Earlier, he had told the court, "Every time someone thinks 'Why don't I step aside and wait?' he only helps this disgusting feudal regime which, like a spider, is sitting in the Kremlin."

No one knows why exactly that the court quickly released Navalny, slapping him instead with a suspended sentence and barring him from public office.

In any event, his odyssey is chronicled in a new CBC Doc Zone documentary, Defying Putin, directed by Susan Teskey, who filmed him and two other political mavericks this summer.

In the process, she gained unusual access to a Russian courtroom and two election campaign war-rooms. 

"The kind of trials we observed clearly undermine the integrity of the justice system," says Teskey.

"Because people convicted of serious crimes are banned from running for political office, they can be used to eliminate political threats. And they create a climate of fear for anyone who has independent views."

Although Navalny's story is among the most prominent in Russia, it is echoed across the country. Teskey also travelled to Yekaterinburg to film Aksana Panova, 30, a smart and fast-talking editor of an independent web publication in the Urals city.

Aksana Panova

Aksana Panova, editor of a web publication in the Urals city of Yekaterinburg was charged with a series of criminal offences after taking on government corruption in her city. (CBC)

Panova was met with the same legal attack after her publication took on government corruption in her own city.

The regional governor took over the web agency, and then brought charges against Panova for extortion, money laundering and embezzlement. If found guilty, she would face 15 years in prison.

"It's not a real trial. It's theatre", says Panova in the documentary, talking inside the courtroom in Yekaterinburg. "They don't like people with independent opinions."

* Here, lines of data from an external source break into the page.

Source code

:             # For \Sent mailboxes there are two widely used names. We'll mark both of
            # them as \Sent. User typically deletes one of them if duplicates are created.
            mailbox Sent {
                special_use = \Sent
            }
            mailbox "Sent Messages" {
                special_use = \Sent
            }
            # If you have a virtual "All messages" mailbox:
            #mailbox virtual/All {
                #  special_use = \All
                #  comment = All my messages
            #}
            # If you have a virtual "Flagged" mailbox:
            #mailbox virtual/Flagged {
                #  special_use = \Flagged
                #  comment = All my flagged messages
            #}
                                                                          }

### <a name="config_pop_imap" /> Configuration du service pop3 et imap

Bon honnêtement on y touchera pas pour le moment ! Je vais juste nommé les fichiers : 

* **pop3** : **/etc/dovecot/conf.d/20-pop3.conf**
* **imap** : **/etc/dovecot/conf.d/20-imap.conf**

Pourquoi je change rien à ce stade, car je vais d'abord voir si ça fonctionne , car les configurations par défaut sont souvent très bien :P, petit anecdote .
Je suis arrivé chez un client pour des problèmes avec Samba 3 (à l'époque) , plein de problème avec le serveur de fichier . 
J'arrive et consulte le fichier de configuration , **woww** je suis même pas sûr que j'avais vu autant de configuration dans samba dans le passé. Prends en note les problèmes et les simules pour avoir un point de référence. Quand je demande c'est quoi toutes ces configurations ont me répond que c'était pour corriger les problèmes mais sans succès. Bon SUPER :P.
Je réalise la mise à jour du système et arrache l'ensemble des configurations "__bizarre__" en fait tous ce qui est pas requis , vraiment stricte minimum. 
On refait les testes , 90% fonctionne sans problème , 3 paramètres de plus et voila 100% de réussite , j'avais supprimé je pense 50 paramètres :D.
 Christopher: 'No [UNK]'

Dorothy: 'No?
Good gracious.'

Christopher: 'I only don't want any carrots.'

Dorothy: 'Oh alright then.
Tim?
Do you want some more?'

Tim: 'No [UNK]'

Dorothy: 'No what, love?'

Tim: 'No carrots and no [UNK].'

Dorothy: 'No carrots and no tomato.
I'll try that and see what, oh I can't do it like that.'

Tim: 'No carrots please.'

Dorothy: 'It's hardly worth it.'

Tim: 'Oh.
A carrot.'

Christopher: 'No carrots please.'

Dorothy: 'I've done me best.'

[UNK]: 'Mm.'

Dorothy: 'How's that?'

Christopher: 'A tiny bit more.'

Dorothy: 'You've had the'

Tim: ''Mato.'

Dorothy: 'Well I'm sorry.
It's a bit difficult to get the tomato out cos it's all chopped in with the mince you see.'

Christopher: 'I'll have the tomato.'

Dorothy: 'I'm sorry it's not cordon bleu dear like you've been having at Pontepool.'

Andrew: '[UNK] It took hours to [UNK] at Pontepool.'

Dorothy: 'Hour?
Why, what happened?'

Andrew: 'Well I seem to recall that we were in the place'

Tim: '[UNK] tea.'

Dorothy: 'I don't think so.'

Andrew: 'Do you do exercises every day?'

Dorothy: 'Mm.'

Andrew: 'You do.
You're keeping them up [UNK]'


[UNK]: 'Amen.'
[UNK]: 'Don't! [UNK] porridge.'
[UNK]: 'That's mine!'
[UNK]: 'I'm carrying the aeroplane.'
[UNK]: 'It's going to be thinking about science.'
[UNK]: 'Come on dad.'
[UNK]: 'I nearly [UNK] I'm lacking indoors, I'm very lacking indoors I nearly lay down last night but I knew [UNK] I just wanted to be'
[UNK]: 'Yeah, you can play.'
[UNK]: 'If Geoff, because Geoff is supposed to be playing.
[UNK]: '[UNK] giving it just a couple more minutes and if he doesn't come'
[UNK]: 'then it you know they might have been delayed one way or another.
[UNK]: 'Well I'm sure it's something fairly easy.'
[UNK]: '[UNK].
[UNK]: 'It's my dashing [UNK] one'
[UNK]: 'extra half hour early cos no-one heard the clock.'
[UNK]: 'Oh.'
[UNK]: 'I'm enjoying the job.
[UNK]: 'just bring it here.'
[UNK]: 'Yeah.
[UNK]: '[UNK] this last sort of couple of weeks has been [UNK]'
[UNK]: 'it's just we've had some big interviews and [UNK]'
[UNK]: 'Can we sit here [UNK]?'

Putin's regime has gradually extinguished the independent media, and television broadcasting is now controlled by the Kremlin. The internet is the only, albeit powerful, medium for anti-Kremlin voices.

In Defying Putin, Teskey also interviews a twenty-something supporter of Navalny, Tatiana Volkova, a young scientist, who was initially devastated but also politically motivated by his sentencing.

Navalny's trial was "purely political," she says. "That's why no person can be neutral, because the next day could be him."